Anyone who has made the most cursory study of human systems knows that one on the up finds a model that works, rises by it and then eventually dies by it as the world changes but all the organically grown, self reinforcing bits of the system - its DNA if you like - keep on reproducing the same system.
Anyone familiar with evolutionary theory knows why - this is the classic evolution to a lower peak in a fitness landscape - its not the true peak, but moving from the sub optimal peak would kill the organism soonest, so it chooses to cling to its hilltop and slowly wither away.
Of course, a huge amount of work - from academics and other professional pundits to snake oil salesmen - has been done on helping corporates stuck up these faux foothills to find the colour of their paradigms shift, and one of the Big Things To Do in the Noughties has been to Foster Innovation - in a safe, predictable, corporate-sanitised way of course.
Sadly, it probably isn't working - three things caught my eye today, all in their own way the arrival at the bleeding obvious by fairly circuitous outes:
(i) This article in the NYT pointing out the blinding insight that Innovative Minds Don't Think Alike (and nor do they think linearly, sequentially or to order). The fascinating thing about this article is that it articulates the extraordinary lengths corporates will go to rediscover what every Medieval King's court Jester and Machiavelli knew - you have to have people "embedded" in the system who would continually poke at it.

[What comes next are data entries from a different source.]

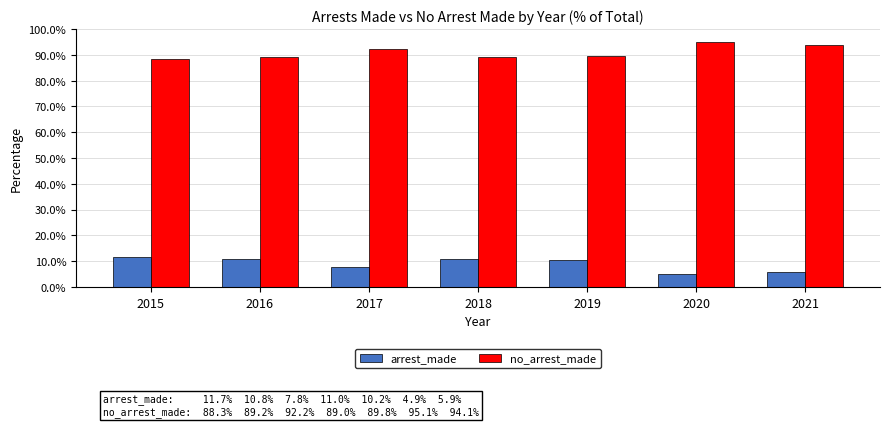

What is the difference between the second highest and minimum values in the no_arrest_made series?

5.8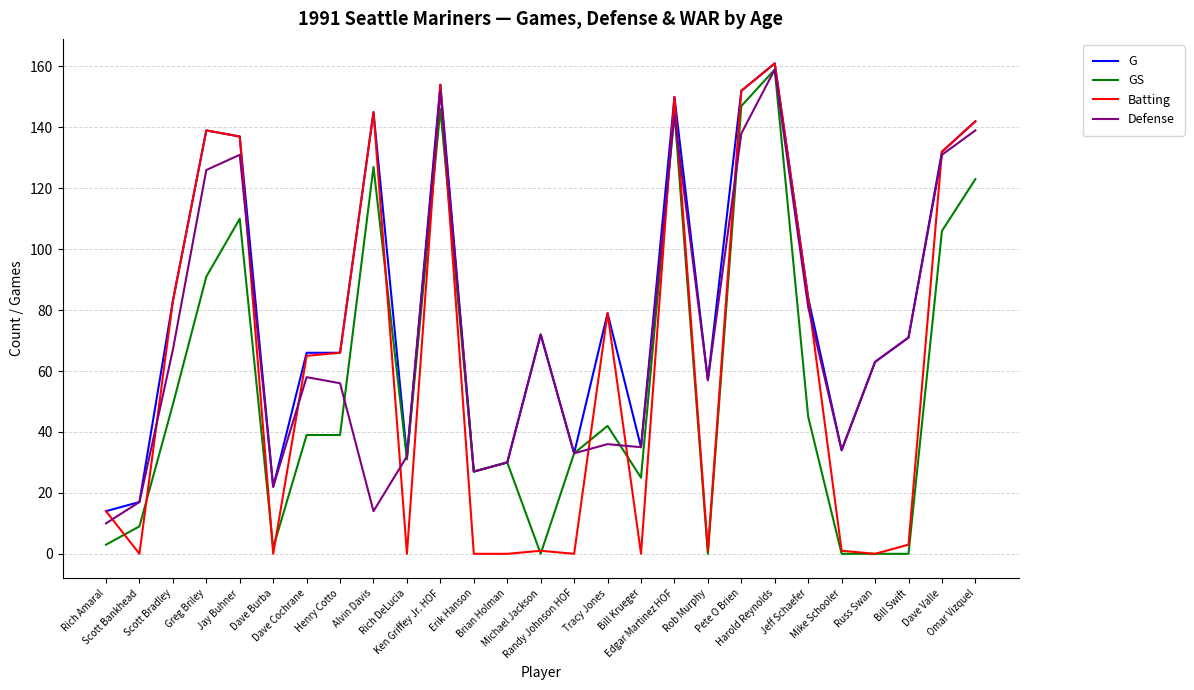

What is the highest value of the G series?

161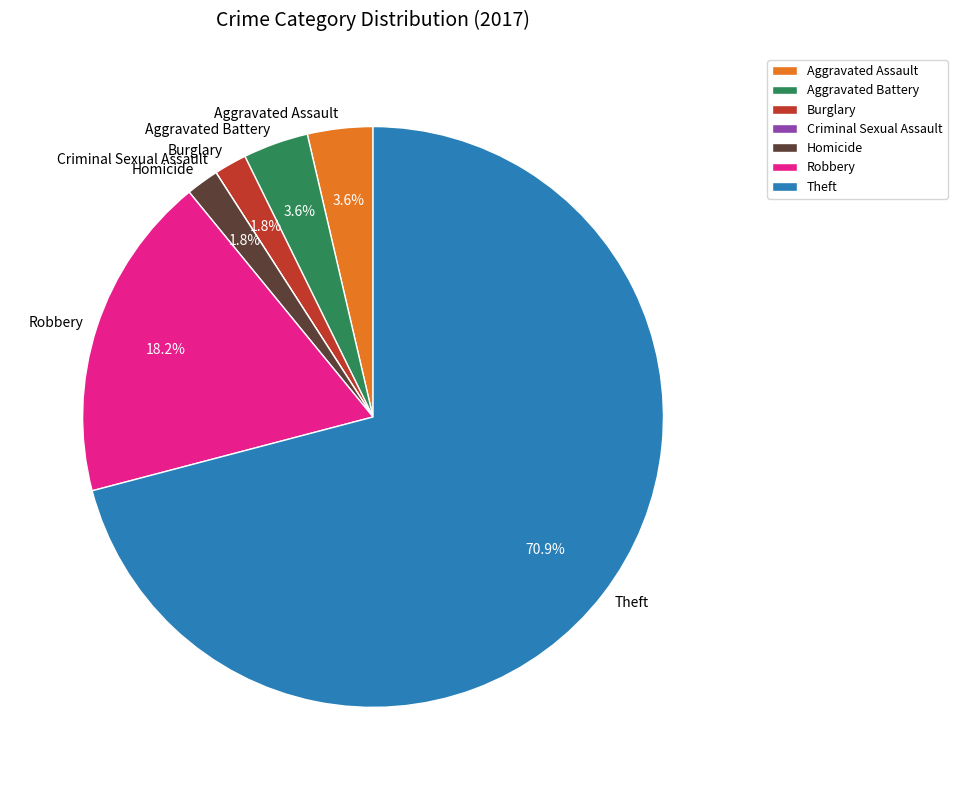

Approximately how many times larger is the value at Homicide compared to Aggravated Assault?

0.5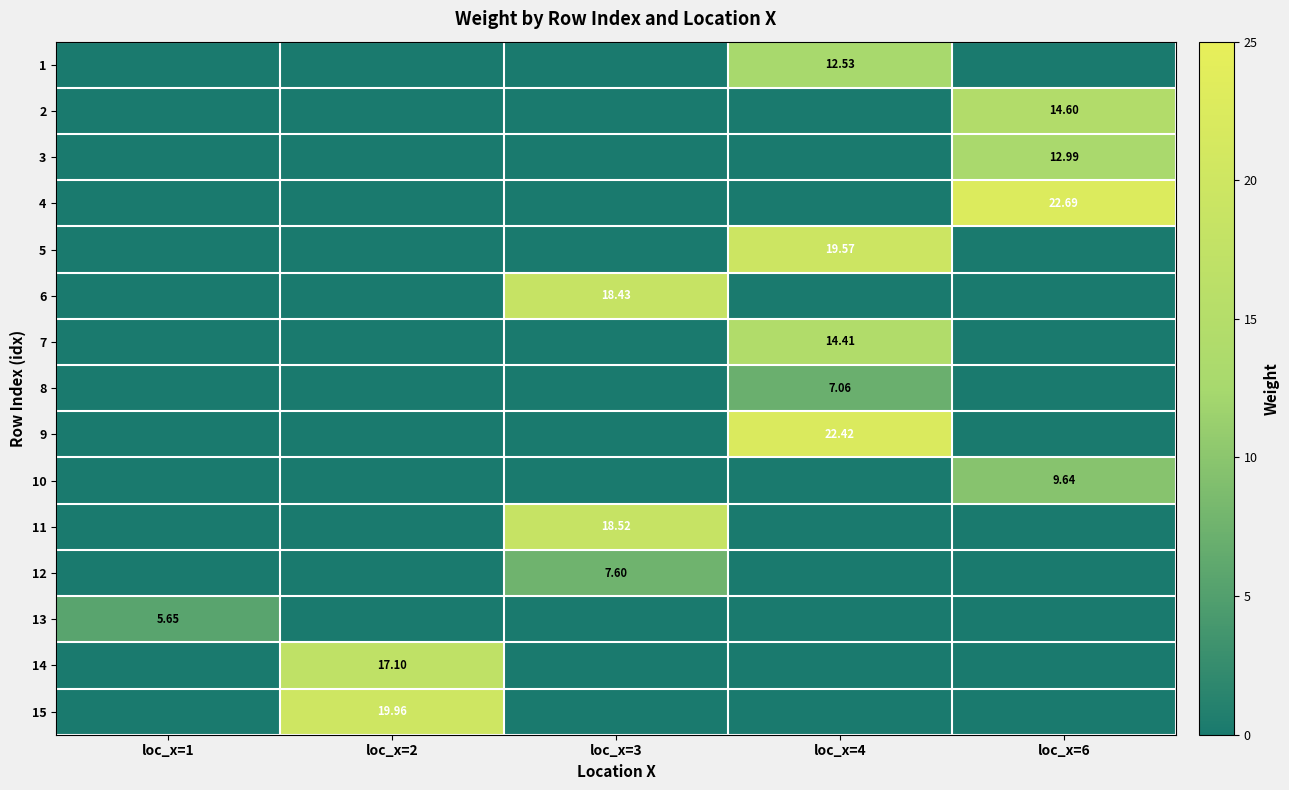

Is it true that 10 equals 5.0 at loc_x=4?

False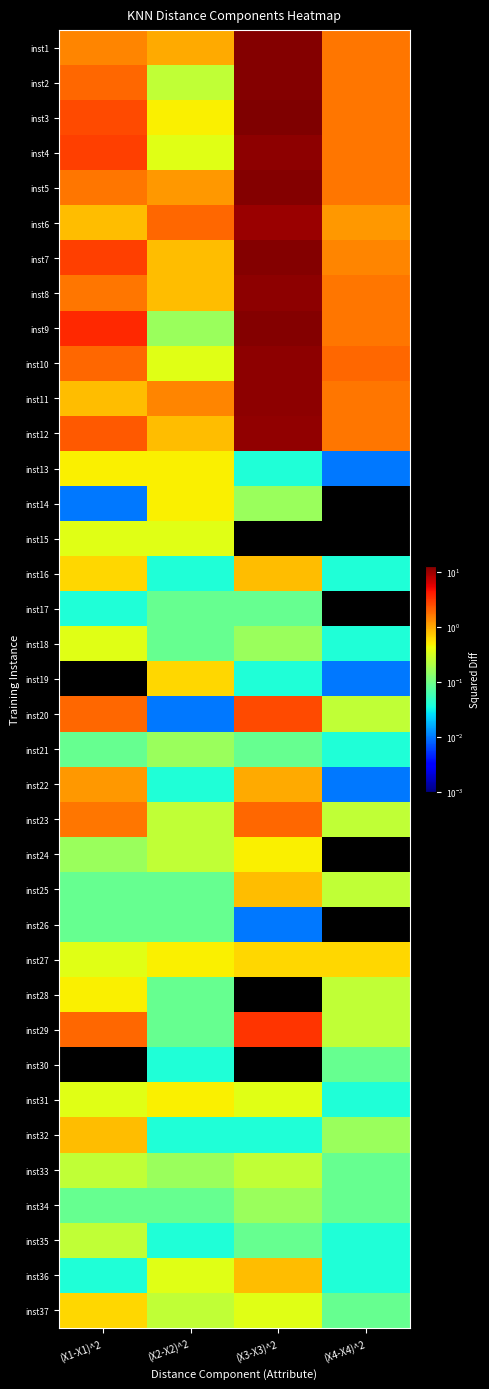

At (X3-X3)^2, list the series in order from smallest to largest.

inst15, inst28, inst30, inst26, inst13, inst19, inst32, inst17, inst21, inst35, inst14, inst18, inst34, inst33, inst31, inst37, inst24, inst27, inst16, inst25, inst36, inst22, inst23, inst20, inst29, inst6, inst12, inst4, inst8, inst10, inst11, inst1, inst2, inst5, inst7, inst9, inst3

(ii) Stowe Boyd pointing to Gary Hamel (he of the Corporate Re-Engineering fame and launcher of a thousand corporate shipwrecks*) who underwent a Damascene Conversion and argued that companies need to start managing themselves less and not necessarily from the centre - Stowe reckons he is becoming a Management Guru Pariah, because he is arguing that Business Schools do not necessarily produce the best and most innovative managers (well there's a surprise...).
(iii) This article in The Register rationally articulating the heart rending saga of the Professional Craftsman Photographer (aka the Lane Hartwell Lament), and in essence how awful it is that user generated media is ruining their livelihood. This ruination of the shutterbugs is (accurately) likened to the Industrial Revolution, but the obvious lesson is ignored - many of the crafts of yesteryear are gone, and many of todays' will go, due to technology. The trick is not to Seize Yesterday, but to Look Out, Here Comes Tomorrow.
Anyway, the common thread (and the RIAA set course for oblivion we talked about yesterday) all point to the same issue - All structures exist to replicate themselves.
Pushing the Evolutionary analogy a bit farther, I wonder if it is possible to push any one particular corporate DNA too far off its track - to Innovate Inside as it were - just as cross-breeds of related animal species typically are infertile, and it is often new species from left field that compete and capture new niches.....
*By this I don't mean that Hamel et al personally ruined these companies, just that some appalling stuff was done ostensibly in the name of Business Process Re-Engineering.